Equine hepacivirus

Virus classification
- (unranked): Virus
- Realm: Riboviria
- Kingdom: Orthornavirae
- Phylum: Kitrinoviricota
- Class: Flasuviricetes
- Order: Amarillovirales
- Family: Hepaciviridae
- Genus: Orthohepacivirus
- Species: Orthohepacivirus equi
- Synonyms: Canine hepacivirus; Non-primate hepacivirus; Equine hepacivirus; Hepacivirus A;

= Equine hepacivirus =

Species of virus

Equine hepacivirus (EHV) is a positive-sense single-stranded RNA virus of the genus Orthohepacivirus. EHV includes Canine hepacivirus (CHV). It infects dogs and horses, and causes pulmonary infections in dogs. Like the related Hepatitis C virus, it is known to cause chronic hepatitis in horses.

==History==
The virus was isolated in 2011 from a number of dogs suffering from respiratory infections. Later, distinct lineages were isolated from horses in different locations.

==Genome==
As of 2012, the genome has not yet been fully sequenced. The available sequence is about 6,500 nucleotides in length. It is predicted to have a polyprotein that can be cleaved into 10 smaller proteins. There is a 'slippery sequence' – A_{5}NNA_{5} – within the genome which may encode a programmed frameshift. It encodes two envelope proteins (E1 and E2) as well as cysteine and serine proteases.
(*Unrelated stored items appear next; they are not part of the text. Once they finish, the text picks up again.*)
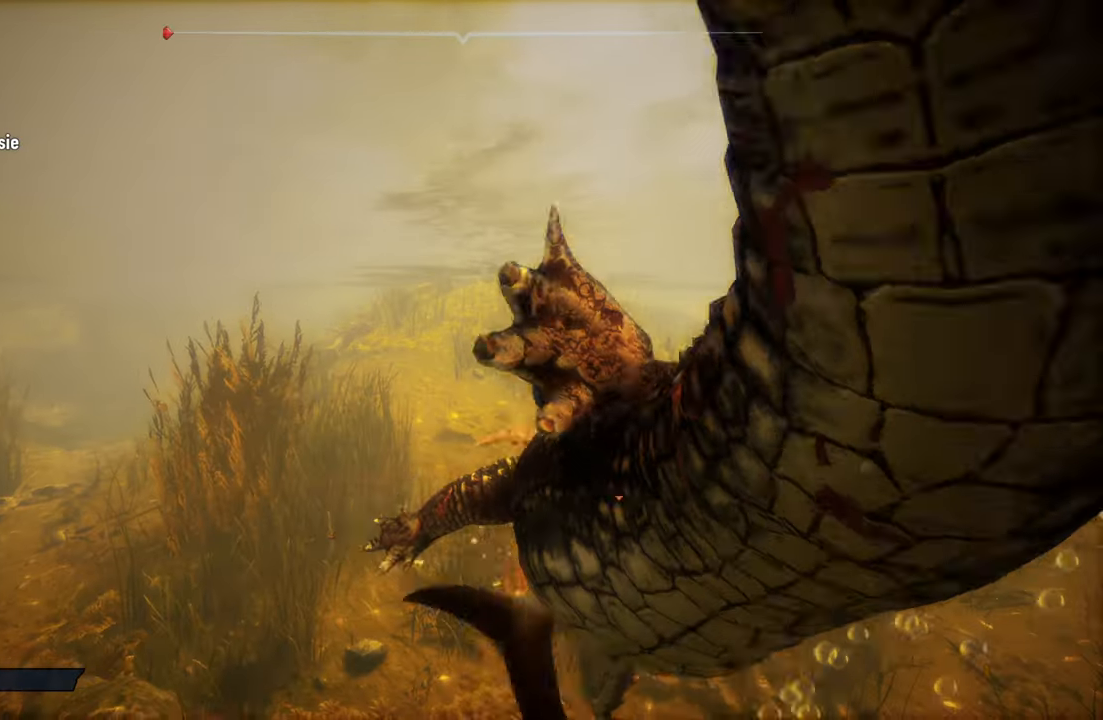
{"buttons": ["L2"], "left_stick": "up-right", "right_stick": "center", "events": [[120, "right_stick", "center"], [260, "R1", "down"], [440, "R1", "up"]]}
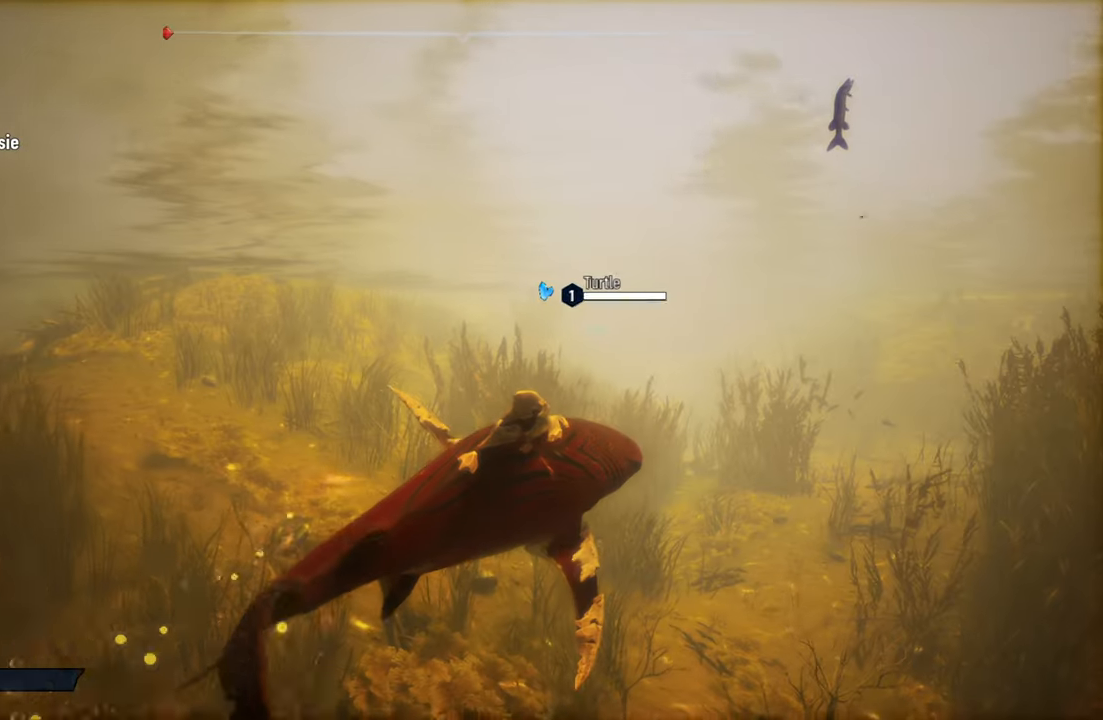
{"buttons": [], "left_stick": "center", "right_stick": "center", "events": [[180, "right_stick", "up"], [200, "L2", "up"], [240, "left_stick", "center"], [500, "right_stick", "center"]]}
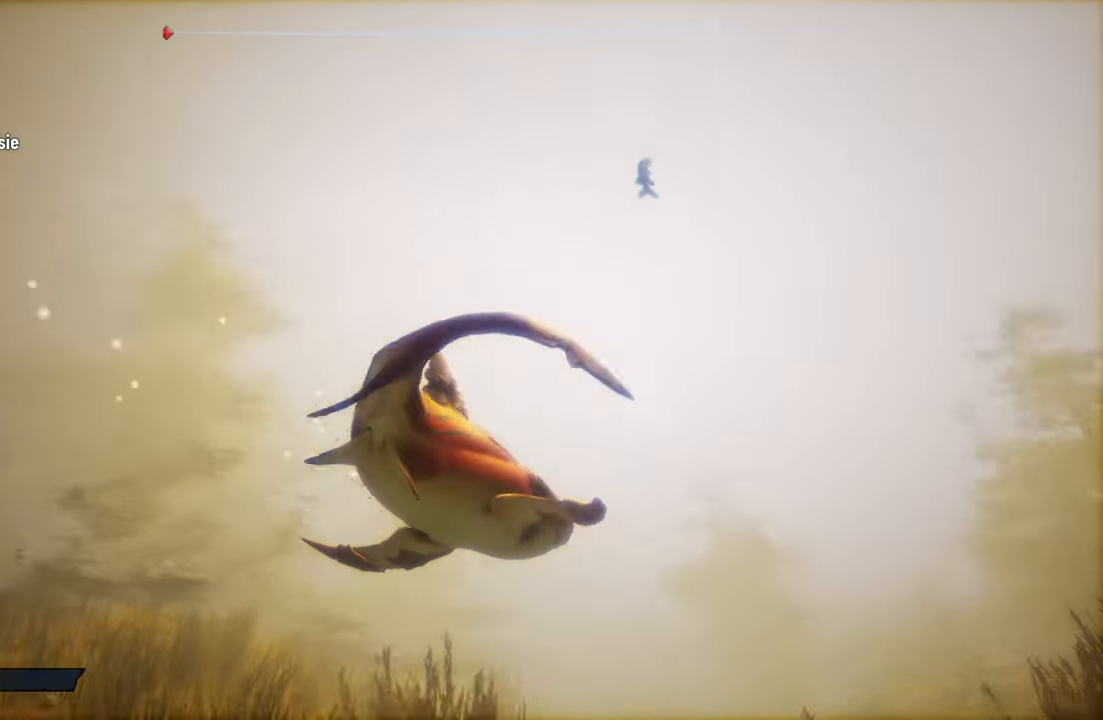
{"buttons": ["L2", "R2"], "left_stick": "up-left", "right_stick": "center", "events": [[160, "L2", "down"], [260, "left_stick", "up"], [400, "R2", "down"], [480, "left_stick", "up-left"]]}
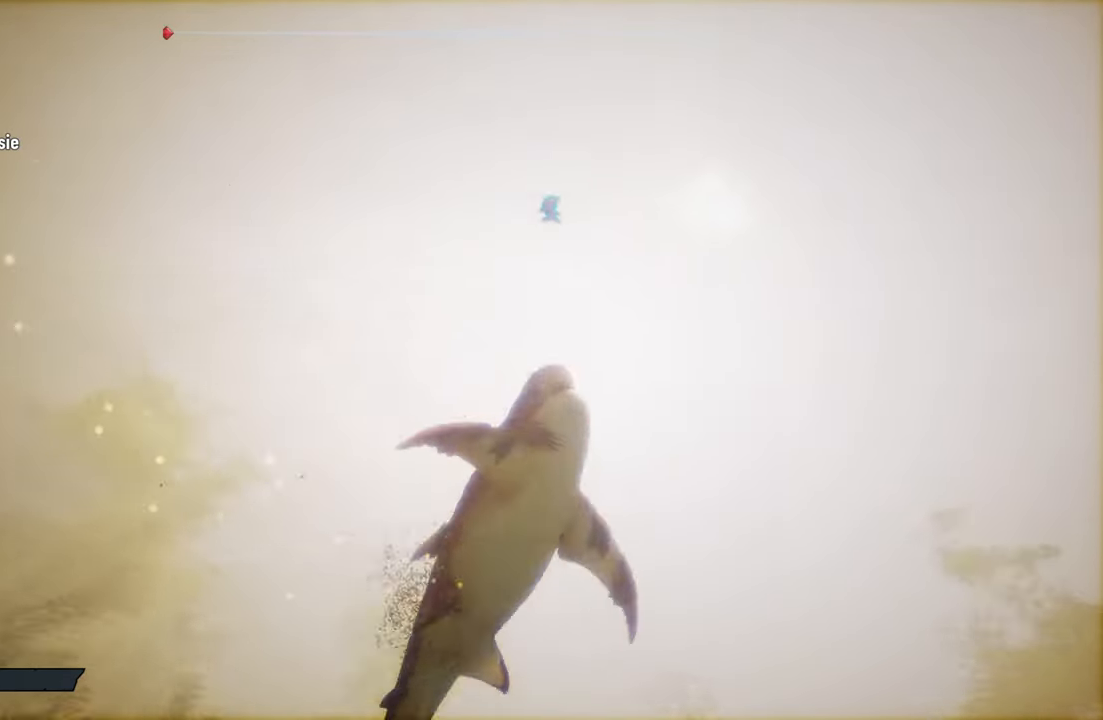
{"buttons": ["L2", "R2"], "left_stick": "up-left", "right_stick": "center", "events": [[140, "R2", "up"], [320, "R2", "down"]]}
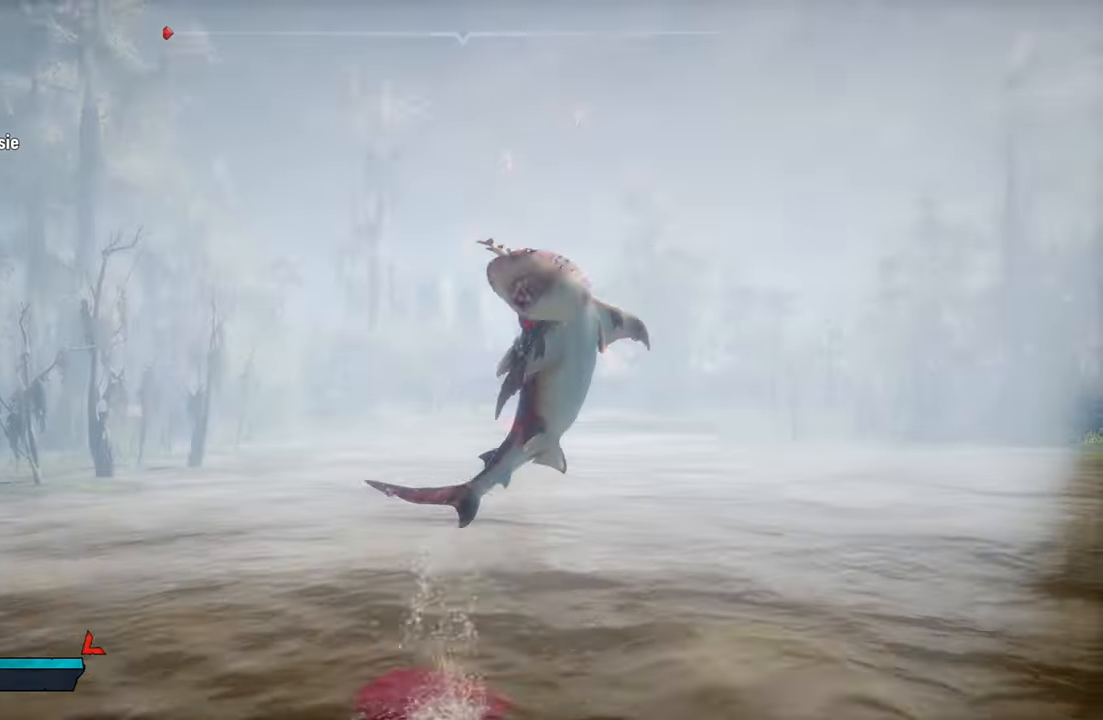
{"buttons": ["L2", "R2"], "left_stick": "up", "right_stick": "center", "events": [[40, "R2", "up"], [40, "left_stick", "up"], [140, "R2", "down"], [360, "R2", "up"], [420, "R2", "down"]]}
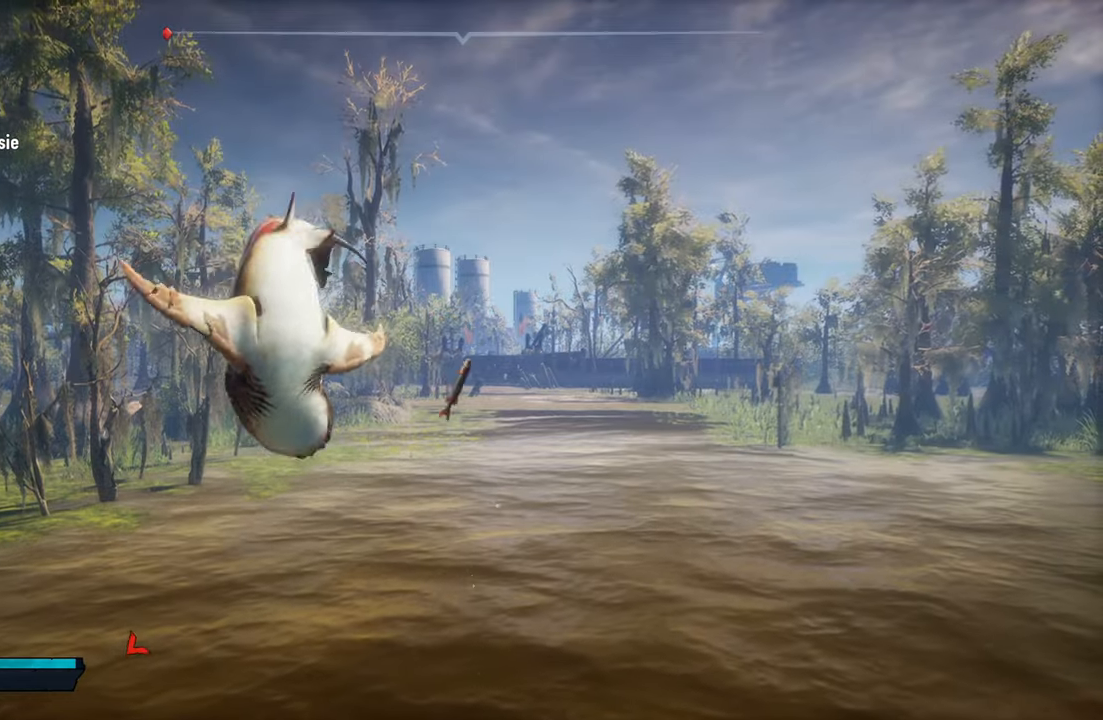
{"buttons": ["L2"], "left_stick": "up-left", "right_stick": "center", "events": [[40, "left_stick", "up-left"], [100, "R2", "up"]]}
The overall G+C content is 50.7%.

==Evolution==
The virus appears to have evolved from the Hepatitis C virus between 500 and 1,000 years ago.

The equine lineages (EHV) are more diverse than the canine lineages (CHV), suggesting that the former are ancestral to the latter. CHV appears to have originated in a cross-species transmission from horses to dogs around 1970. The origin of EHV is not known, but it seems that both EHV and Hepatitis C virus have originated in separate cross-species transmission events from a common source.